TO DO:
1/ Answer these about the passage on interactive video:
(a) What happens to playback of the deposition video when the viewer asks about the second document?
(b) What purpose does the passage give for its references to the figures and example embodiments?
(c) What two kinds of software are the disclosed embodiments directed to?
2/ Please rewrite everything from "The disclosed embodiments" down to "two-way interactive video." in the passage on interactive video, replacing "content creator" with "video producer".
3/ Carry on the passage about two-way interactive video beyond its final sentence.

PASSAGE:
::::
In another example use case, the interactive video is a deposition video where a viewer can ask questions during playback of the video, and the computing system provides responses that provide further clarification and/or supplemental information. For example, when the witness is testifying about the content of a first document and refers to a second document, the viewer can ask a question about the second document. When the viewer asks about the second document, playback of the deposition video is paused, and the computing system can provide the viewer with a link to the second document and perhaps a brief audio overview of the second document. The viewer can additionally ask to see other testimony about the second document, perhaps from that witness or other witnesses. After the viewer is finished with viewing responses to the questions about the second document, playback of the deposition video resumes.
One of ordinary skill in the art will appreciate additional features and functions of the features described above as well as other potential use cases after reading the present disclosure.
The following disclosure makes reference to the accompanying figures and several example embodiments. One of ordinary skill in the art should understand that such references are for the purpose of explanation only and are therefore not meant to be limiting. Part or all of the disclosed systems, devices, and methods may be rearranged, combined, added to, and/or removed in a variety of manners, each of which is contemplated herein.
The disclosed embodiments are generally directed to two-way interactive video and software for two-way interactive video, including (i) software that enables a viewer of the two-way interactive video to interact with the two-way interactive video and (ii) software that enables a content creator to generate the two-way interactive video.
::::
DATA PROVIDED:

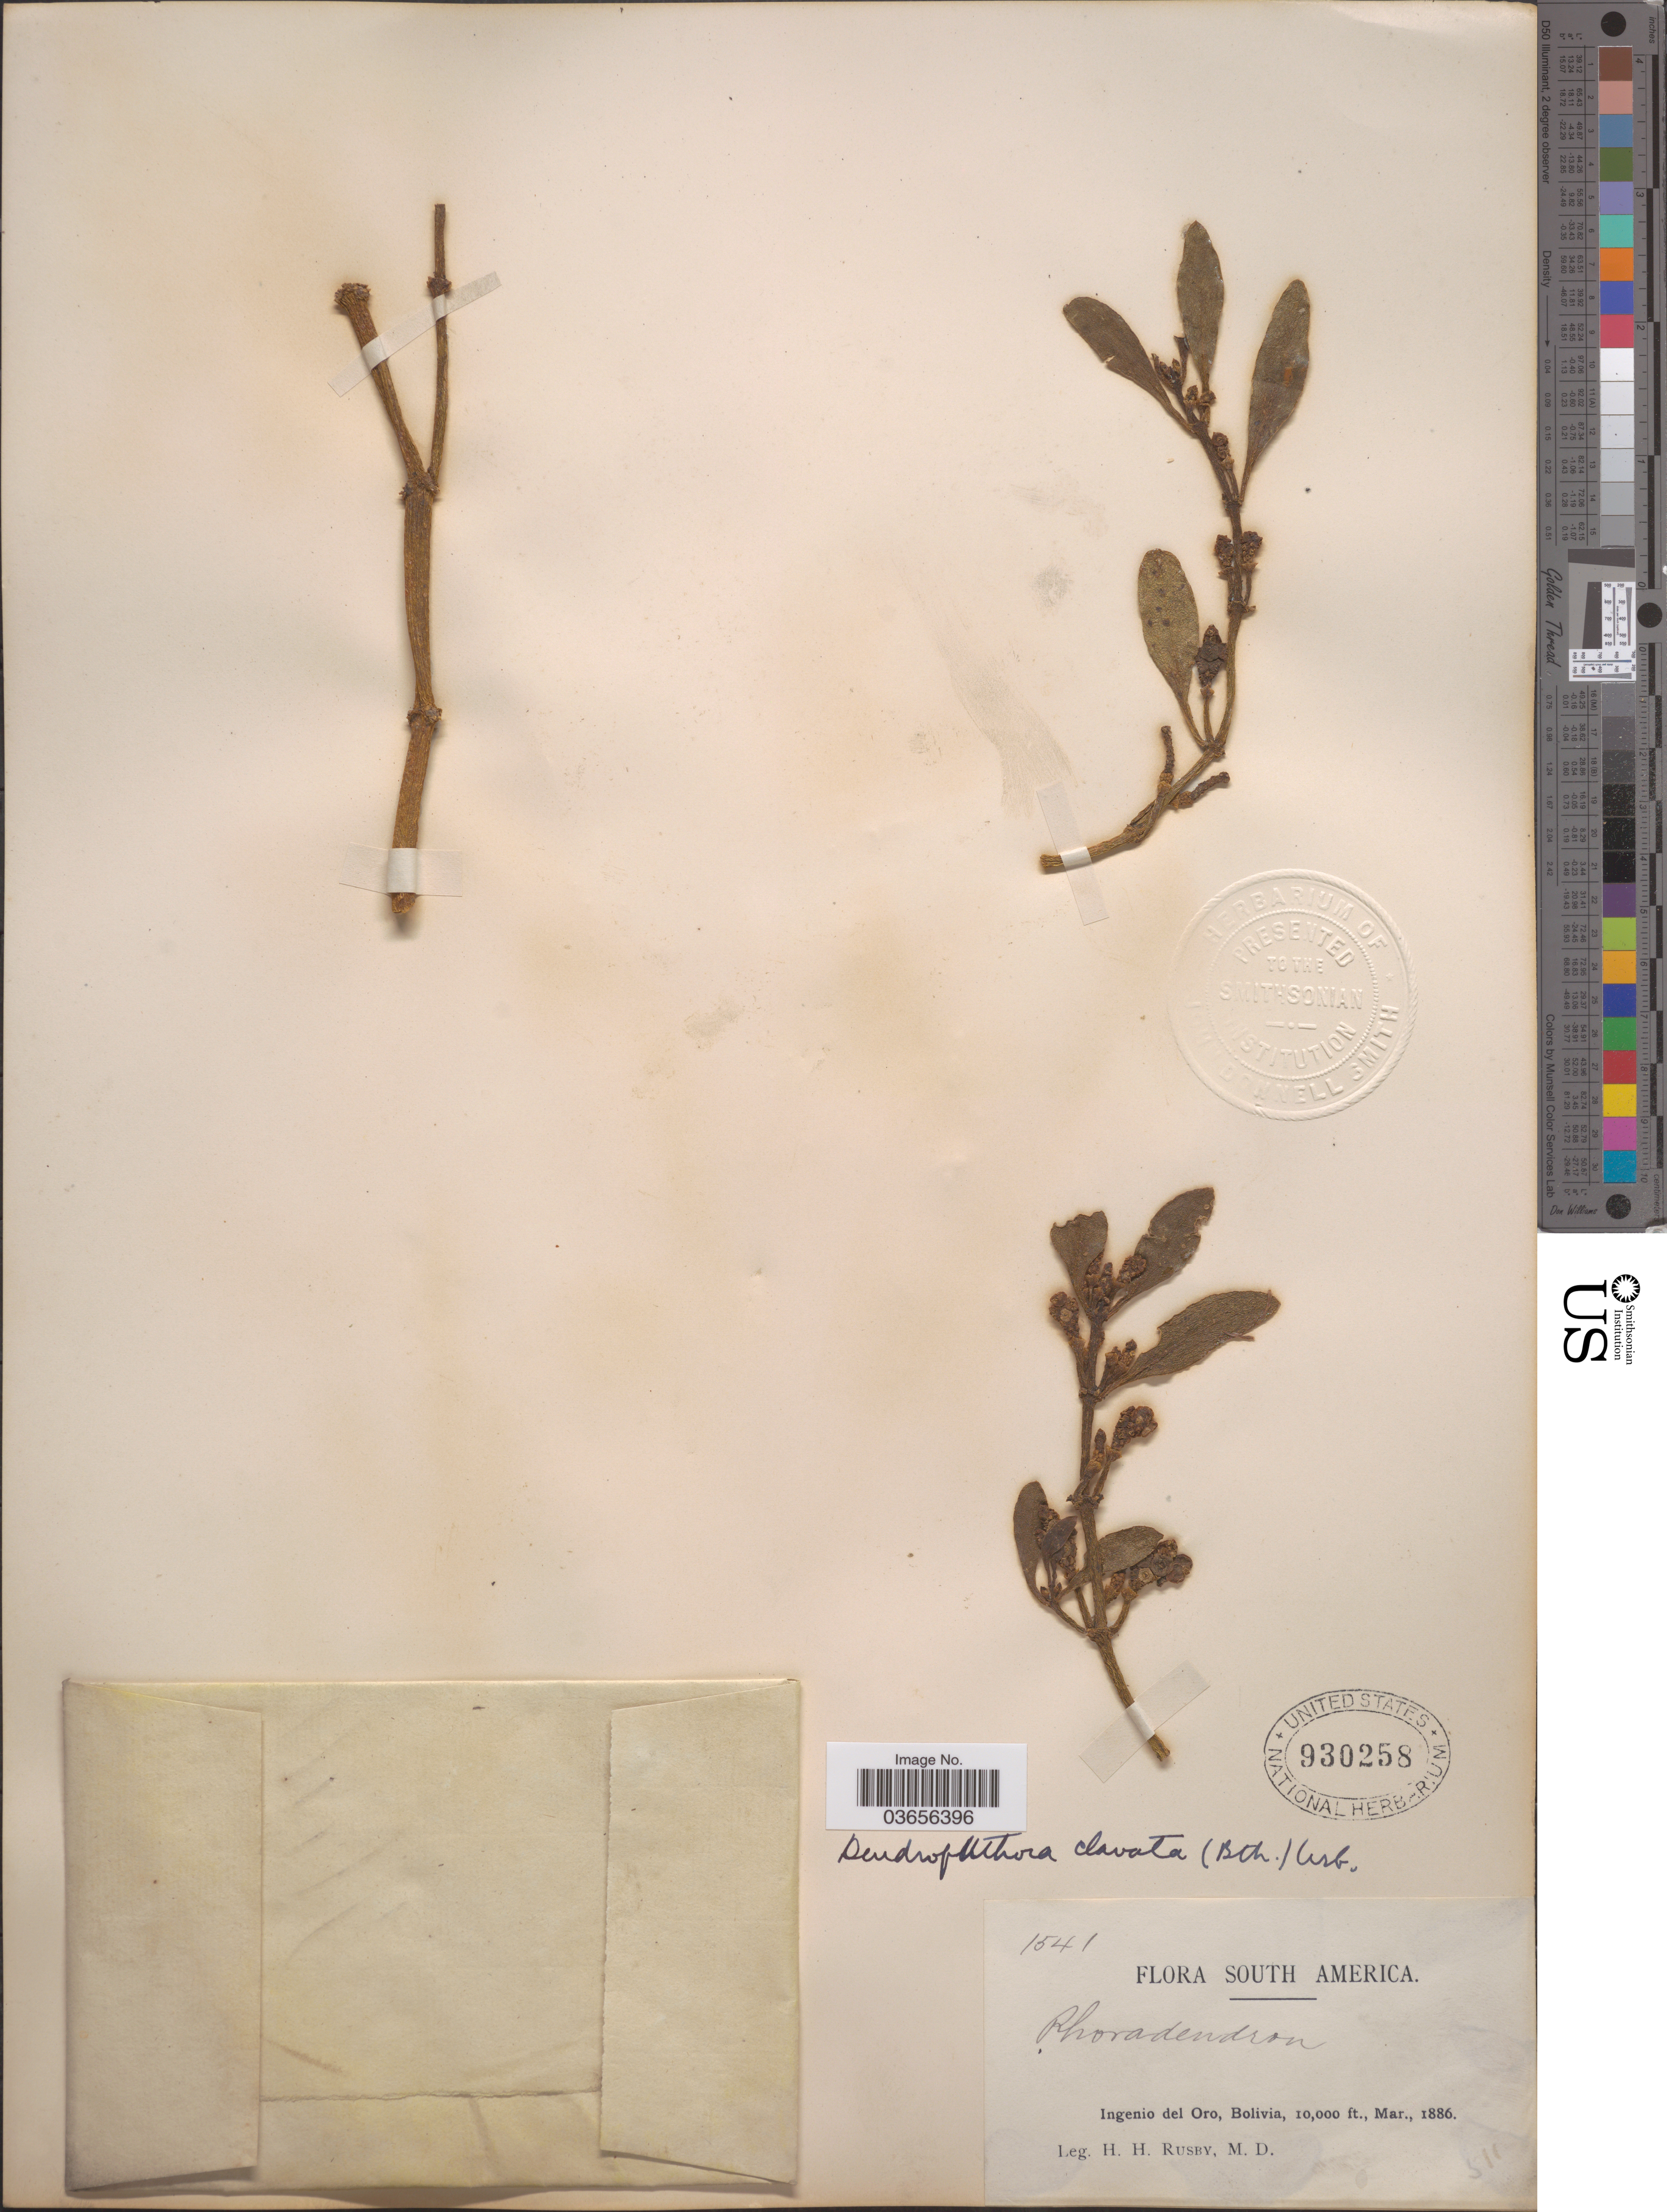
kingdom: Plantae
::::
OUTPUTS BY TASK:
1/
(a) Playback of the deposition video is paused.
(b) The references are for the purpose of explanation only.
(c) Software that enables a viewer of the two-way interactive video to interact with it, and software that enables a content creator to generate it.

2/
The disclosed embodiments are generally directed to two-way interactive video and software for two-way interactive video, including (i) software that enables a viewer of the two-way interactive video to interact with the two-way interactive video and (ii) software that enables a video producer to generate the two-way interactive video.

3/
As used herein, two-way interactive video refers to video that enables two-way interaction between the two-way interactive video and a viewer of the two-way interactive video. For simplicity, the two-way interactive video embodiments are sometimes referred to herein as just interactive video. Some educational and entertainment focused videos in the past have used on-screen icons that enable a viewer to navigate to different parts of the video. Further, some educational videos similarly include question/answer portions in a quiz type of format where questions about the video are presented to the viewer, and the viewer can select answers to the questions. In some examples, the video includes a chapter, section, or episode on a particular topic, and questions are posed to the viewer at the end of the chapter/section/episode that relate to the subject matter presented during the chapter/section/episode.
However, in these prior video examples, the video (perhaps in combination with associated software) poses questions to the viewer—the viewer cannot pose a question to the video in these prior systems. So, while the viewer may interact with these prior videos by, for example, navigating to a section of the video and/or answering quiz-type questions posed by the video, the interaction is fairly rudimentary.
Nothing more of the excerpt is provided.